*WORK INSTRUCTIONS*: Return every entry exactly as written, with the pictures removed.

======== DATA EXCERPTS

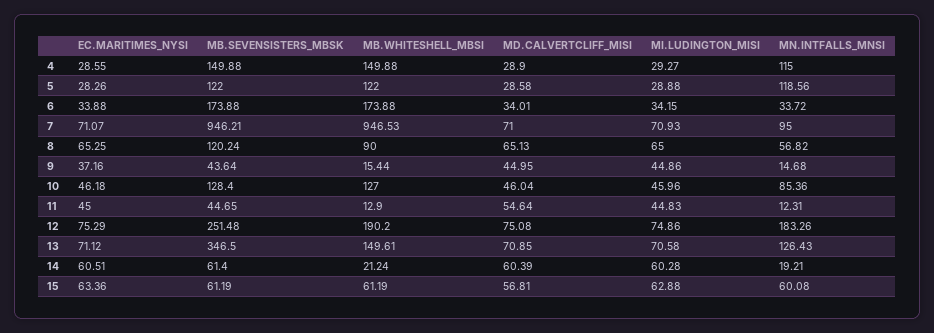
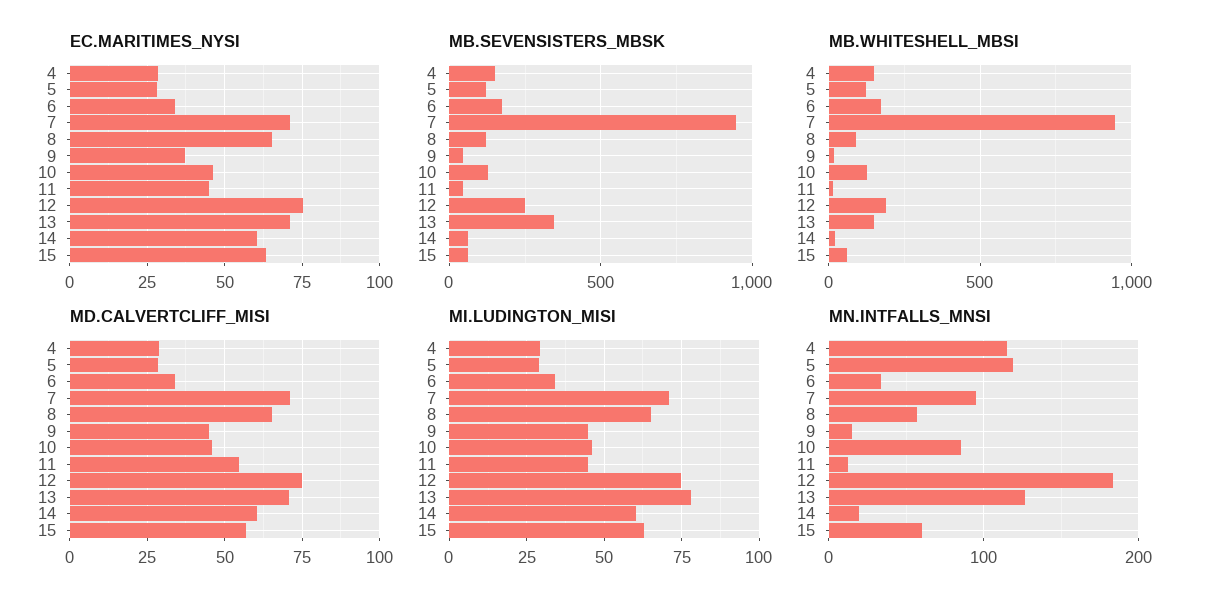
  {
    "EC.MARITIMES_NYSI": {
      "4": 28.55,
      "5": 28.26,
      "6": 33.88,
      "7": 71.07,
      "8": 65.25,
      "9": 37.16,
      "10": 46.18,
      "11": 45,
      "12": 75.29,
      "13": 71.12,
      "14": 60.51,
      "15": 63.36
    },
    "MB.SEVENSISTERS_MBSK": {
      "4": 149.88,
      "5": 122,
      "6": 173.88,
      "7": 946.21,
      "8": 120.24,
      "9": 43.64,
      "10": 128.4,
      "11": 44.65,
      "12": 251.48,
      "13": 346.5,
      "14": 61.4,
      "15": 61.19
    },
    "MB.WHITESHELL_MBSI": {
      "4": 149.88,
      "5": 122,
      "6": 173.88,
      "7": 946.53,
      "8": 90,
      "9": 15.44,
      "10": 127,
      "11": 12.9,
      "12": 190.2,
      "13": 149.61,
      "14": 21.24,
      "15": 61.19
    },
    "MD.CALVERTCLIFF_MISI": {
      "4": 28.9,
      "5": 28.58,
      "6": 34.01,
      "7": 71,
      "8": 65.13,
      "9": 44.95,
      "10": 46.04,
      "11": 54.64,
      "12": 75.08,
      "13": 70.85,
      "14": 60.39,
      "15": 56.81
    },
    "MI.LUDINGTON_MISI": {
      "4": 29.27,
      "5": 28.88,
      "6": 34.15,
      "7": 70.93,
      "8": 65,
      "9": 44.86,
      "10": 45.96,
      "11": 44.83,
      "12": 74.86,
-     "13": 70.58,
+     "13": 77.5,
      "14": 60.28,
      "15": 62.88
    },
    "MN.INTFALLS_MNSI": {
      "4": 115,
      "5": 118.56,
      "6": 33.72,
      "7": 95,
      "8": 56.82,
      "9": 14.68,
      "10": 85.36,
      "11": 12.31,
      "12": 183.26,
      "13": 126.43,
      "14": 19.21,
      "15": 60.08
    }
  }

================

*WRITTEN SOLUTION*:
  {
    "EC.MARITIMES_NYSI": {
      "4": 28.55,
      "5": 28.26,
      "6": 33.88,
      "7": 71.07,
      "8": 65.25,
      "9": 37.16,
      "10": 46.18,
      "11": 45,
      "12": 75.29,
      "13": 71.12,
      "14": 60.51,
      "15": 63.36
    },
    "MB.SEVENSISTERS_MBSK": {
      "4": 149.88,
      "5": 122,
      "6": 173.88,
      "7": 946.21,
      "8": 120.24,
      "9": 43.64,
      "10": 128.4,
      "11": 44.65,
      "12": 251.48,
      "13": 346.5,
      "14": 61.4,
      "15": 61.19
    },
    "MB.WHITESHELL_MBSI": {
      "4": 149.88,
      "5": 122,
      "6": 173.88,
      "7": 946.53,
      "8": 90,
      "9": 15.44,
      "10": 127,
      "11": 12.9,
      "12": 190.2,
      "13": 149.61,
      "14": 21.24,
      "15": 61.19
    },
    "MD.CALVERTCLIFF_MISI": {
      "4": 28.9,
      "5": 28.58,
      "6": 34.01,
      "7": 71,
      "8": 65.13,
      "9": 44.95,
      "10": 46.04,
      "11": 54.64,
      "12": 75.08,
      "13": 70.85,
      "14": 60.39,
      "15": 56.81
    },
    "MI.LUDINGTON_MISI": {
      "4": 29.27,
      "5": 28.88,
      "6": 34.15,
      "7": 70.93,
      "8": 65,
      "9": 44.86,
      "10": 45.96,
      "11": 44.83,
      "12": 74.86,
-     "13": 70.58,
+     "13": 77.5,
      "14": 60.28,
      "15": 62.88
    },
    "MN.INTFALLS_MNSI": {
      "4": 115,
      "5": 118.56,
      "6": 33.72,
      "7": 95,
      "8": 56.82,
      "9": 14.68,
      "10": 85.36,
      "11": 12.31,
      "12": 183.26,
      "13": 126.43,
      "14": 19.21,
      "15": 60.08
    }
  }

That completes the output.